Die Idee liegt eigentlich nahe: Seit die Resident Evil-Reihe mit dem vierten Teil eine deutlich schießwütigere Richtung eingeschlagen hat, hat man sich eigentlich gefragt, weshalb nicht schon in der Konzeptphase gleich alle Survival Horror-Altlasten gestrichen wurden und man sich auf ein reines Ballerspiel konzentriert hat. Hatte Nummer 4 noch ein paar Anleihen an sein Ursprungsgenre, so wirkten die eingeschränkte Steuerung und die paar klitzekleinen Adventure-Einlagen in Nummer 5 wie unnötige, aufgesetzte Blockaden.
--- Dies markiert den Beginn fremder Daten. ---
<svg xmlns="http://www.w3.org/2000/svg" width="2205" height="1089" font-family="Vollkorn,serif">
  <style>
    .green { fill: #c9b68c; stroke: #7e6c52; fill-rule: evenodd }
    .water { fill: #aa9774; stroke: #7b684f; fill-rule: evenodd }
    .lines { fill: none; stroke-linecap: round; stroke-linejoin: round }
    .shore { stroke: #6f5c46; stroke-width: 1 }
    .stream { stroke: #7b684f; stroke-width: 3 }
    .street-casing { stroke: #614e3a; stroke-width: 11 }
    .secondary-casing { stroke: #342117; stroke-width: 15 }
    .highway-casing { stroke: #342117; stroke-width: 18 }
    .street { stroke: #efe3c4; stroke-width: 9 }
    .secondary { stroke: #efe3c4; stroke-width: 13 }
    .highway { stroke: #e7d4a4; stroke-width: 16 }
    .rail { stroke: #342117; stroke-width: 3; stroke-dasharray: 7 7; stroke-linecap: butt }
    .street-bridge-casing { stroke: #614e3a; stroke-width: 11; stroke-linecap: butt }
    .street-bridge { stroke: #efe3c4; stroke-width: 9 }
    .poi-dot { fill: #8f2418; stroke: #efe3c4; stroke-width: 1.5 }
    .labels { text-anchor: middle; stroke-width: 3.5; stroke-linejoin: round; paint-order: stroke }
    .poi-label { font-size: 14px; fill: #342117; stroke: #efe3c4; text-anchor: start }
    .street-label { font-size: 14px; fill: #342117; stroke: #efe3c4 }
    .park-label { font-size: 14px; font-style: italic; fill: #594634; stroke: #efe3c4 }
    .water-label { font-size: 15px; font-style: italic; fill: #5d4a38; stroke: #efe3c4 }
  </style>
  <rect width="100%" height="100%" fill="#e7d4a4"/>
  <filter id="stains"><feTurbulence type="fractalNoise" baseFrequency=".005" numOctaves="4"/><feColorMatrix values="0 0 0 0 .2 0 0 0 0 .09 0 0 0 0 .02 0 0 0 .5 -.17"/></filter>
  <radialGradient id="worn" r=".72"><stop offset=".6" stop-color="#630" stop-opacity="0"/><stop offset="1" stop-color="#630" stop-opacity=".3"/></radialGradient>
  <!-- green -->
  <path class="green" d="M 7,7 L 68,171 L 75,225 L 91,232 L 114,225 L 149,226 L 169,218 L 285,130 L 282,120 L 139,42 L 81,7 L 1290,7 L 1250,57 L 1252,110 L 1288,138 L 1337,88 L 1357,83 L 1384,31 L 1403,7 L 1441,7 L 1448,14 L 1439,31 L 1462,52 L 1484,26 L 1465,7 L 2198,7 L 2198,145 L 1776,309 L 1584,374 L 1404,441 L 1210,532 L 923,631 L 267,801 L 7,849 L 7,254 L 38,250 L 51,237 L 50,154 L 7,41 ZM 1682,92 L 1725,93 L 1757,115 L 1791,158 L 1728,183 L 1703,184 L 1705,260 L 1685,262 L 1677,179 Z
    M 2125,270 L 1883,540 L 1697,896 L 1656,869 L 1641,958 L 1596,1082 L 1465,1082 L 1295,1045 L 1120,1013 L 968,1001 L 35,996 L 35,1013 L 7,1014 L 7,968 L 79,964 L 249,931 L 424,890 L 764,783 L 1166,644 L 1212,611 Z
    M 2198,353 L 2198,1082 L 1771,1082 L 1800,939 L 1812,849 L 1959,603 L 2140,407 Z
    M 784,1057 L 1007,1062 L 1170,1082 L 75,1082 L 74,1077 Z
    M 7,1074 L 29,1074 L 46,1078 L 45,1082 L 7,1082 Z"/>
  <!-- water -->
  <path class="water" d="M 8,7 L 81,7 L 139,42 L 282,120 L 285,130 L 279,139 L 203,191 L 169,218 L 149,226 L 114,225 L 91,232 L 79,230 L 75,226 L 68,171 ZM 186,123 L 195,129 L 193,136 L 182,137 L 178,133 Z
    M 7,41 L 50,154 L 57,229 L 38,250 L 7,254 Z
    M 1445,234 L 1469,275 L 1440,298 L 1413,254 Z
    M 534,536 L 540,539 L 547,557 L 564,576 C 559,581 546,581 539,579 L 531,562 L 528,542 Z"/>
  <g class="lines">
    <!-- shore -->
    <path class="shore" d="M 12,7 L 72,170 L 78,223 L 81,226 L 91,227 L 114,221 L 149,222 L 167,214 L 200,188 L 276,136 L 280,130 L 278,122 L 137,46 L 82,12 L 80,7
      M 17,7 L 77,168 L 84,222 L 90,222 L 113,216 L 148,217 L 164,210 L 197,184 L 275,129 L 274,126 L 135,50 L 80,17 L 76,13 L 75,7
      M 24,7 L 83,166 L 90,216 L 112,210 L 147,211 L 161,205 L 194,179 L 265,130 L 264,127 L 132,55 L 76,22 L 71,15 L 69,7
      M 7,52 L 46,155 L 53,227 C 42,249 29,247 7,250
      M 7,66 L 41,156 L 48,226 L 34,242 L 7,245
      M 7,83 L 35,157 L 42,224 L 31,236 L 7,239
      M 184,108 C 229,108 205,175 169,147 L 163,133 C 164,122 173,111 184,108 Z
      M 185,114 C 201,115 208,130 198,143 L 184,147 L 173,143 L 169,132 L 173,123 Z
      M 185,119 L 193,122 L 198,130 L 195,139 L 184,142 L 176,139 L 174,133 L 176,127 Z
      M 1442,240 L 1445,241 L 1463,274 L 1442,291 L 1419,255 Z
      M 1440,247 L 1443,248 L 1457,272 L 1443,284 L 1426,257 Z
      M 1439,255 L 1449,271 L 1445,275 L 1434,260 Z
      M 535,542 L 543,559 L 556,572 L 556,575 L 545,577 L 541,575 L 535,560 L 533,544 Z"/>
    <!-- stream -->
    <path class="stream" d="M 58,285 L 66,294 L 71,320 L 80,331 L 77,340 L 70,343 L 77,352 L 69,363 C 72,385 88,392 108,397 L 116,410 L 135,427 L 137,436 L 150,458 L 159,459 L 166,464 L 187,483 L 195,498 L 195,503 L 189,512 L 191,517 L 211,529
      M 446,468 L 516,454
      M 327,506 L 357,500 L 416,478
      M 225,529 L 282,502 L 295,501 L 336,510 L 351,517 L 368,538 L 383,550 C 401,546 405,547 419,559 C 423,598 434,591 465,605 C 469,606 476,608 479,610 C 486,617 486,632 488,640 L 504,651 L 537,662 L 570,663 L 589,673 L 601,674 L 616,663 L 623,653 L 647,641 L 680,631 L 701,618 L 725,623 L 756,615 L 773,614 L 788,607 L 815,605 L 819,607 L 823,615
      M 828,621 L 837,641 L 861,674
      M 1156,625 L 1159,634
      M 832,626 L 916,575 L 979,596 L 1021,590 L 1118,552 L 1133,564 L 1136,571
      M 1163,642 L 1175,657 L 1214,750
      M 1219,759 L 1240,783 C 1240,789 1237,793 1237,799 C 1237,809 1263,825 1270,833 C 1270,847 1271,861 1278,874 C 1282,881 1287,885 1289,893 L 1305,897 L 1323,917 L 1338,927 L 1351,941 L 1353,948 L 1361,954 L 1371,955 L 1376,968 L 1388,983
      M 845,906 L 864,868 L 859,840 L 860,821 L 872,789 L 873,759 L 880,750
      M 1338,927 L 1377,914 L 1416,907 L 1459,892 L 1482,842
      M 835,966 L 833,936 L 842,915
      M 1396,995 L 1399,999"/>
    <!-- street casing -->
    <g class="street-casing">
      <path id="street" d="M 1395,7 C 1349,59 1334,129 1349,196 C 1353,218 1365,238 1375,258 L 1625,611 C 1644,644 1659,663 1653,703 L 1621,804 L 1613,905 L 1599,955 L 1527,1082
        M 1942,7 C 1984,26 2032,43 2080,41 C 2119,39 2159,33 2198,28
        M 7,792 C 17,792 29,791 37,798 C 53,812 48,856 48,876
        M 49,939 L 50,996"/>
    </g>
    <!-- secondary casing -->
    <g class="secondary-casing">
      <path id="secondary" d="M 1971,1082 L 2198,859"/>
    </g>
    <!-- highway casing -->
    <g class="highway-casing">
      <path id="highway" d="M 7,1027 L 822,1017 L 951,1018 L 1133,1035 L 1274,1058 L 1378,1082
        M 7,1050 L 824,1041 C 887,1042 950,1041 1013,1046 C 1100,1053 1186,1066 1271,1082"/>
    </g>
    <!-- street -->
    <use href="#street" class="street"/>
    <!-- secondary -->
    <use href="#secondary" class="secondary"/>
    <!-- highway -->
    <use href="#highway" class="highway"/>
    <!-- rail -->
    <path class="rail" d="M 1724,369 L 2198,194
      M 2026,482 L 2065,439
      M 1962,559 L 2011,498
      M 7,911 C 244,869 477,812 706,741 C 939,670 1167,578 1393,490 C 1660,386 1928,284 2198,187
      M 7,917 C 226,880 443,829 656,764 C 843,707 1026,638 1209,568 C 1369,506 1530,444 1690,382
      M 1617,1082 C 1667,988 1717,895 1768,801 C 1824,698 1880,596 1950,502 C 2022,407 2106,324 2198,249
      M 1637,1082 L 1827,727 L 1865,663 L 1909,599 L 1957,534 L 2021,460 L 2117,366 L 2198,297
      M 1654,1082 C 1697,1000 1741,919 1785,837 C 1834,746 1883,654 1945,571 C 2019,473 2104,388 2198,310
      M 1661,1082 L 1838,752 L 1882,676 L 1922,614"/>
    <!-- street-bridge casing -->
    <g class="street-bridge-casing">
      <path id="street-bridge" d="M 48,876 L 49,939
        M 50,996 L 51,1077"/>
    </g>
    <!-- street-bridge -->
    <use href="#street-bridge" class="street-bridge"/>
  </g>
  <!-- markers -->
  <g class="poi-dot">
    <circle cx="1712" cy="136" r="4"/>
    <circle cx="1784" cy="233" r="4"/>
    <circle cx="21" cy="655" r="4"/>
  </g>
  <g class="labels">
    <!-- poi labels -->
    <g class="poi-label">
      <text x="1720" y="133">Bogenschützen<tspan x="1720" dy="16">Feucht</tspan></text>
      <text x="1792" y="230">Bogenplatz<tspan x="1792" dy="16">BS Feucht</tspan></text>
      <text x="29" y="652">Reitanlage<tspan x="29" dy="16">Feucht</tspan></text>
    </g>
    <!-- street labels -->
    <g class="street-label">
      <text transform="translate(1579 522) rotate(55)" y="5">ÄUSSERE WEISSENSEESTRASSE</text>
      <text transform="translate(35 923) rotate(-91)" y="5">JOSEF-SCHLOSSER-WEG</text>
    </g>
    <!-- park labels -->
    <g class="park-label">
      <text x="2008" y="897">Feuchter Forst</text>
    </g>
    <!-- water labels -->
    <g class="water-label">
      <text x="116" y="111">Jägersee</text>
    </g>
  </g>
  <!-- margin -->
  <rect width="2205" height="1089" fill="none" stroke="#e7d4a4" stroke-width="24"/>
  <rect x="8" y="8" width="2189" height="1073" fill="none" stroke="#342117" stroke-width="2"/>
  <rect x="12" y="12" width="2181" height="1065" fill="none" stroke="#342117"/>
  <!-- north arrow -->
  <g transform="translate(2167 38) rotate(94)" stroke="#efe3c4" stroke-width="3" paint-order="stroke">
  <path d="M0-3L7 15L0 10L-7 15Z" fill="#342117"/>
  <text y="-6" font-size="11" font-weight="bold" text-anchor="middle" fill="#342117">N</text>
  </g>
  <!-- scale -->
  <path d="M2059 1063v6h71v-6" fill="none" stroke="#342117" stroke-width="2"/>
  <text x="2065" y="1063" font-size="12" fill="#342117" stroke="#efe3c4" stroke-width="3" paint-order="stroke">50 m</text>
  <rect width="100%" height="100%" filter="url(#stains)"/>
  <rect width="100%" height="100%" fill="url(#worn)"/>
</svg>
Das macht beide Titel in keinster Weise schlecht, doch wird damit längst nicht mehr als alte Publikum um die Jahrtausendwende, sondern ein völlig neues angesprochen. Welches das genau ist versucht die japanische Spieleindustrie seit vielen Monaten herauszufinden. Man sieht auf der Insel nur, wie im Rest der Welt ein gewisses Kriegsspiel einen unvergleichlichen Siegeszug feiert und träumt von ähnlichen Erfolgen. Vorläufiges Resultat wird Resident Evil 6 werden; eine Großproduktion, wo etwa 600 Personen involviert sind und wo der Produzent Masachika Kawata schon angekündigt hat den Actionanteil ausbauen zu wollen. Insofern ist das Spinoff „Resident Evil: Operation Racoon City“ nur konsequent: Hier liegt ein reinrassiger Team-Shooter vor mit ausschließlicher Konzentraton auf Schusswechseln und L4D-inspirierten Paniksituationen. Dass dieses Spiel die blinde Wut der Fans auf sich zieht erstaunt mich etwas, denn man hätte es kommen sehen müssen. Stattdessen die gleiche Schallplatte von wegen früher sei alles besser und so weiter und sofort.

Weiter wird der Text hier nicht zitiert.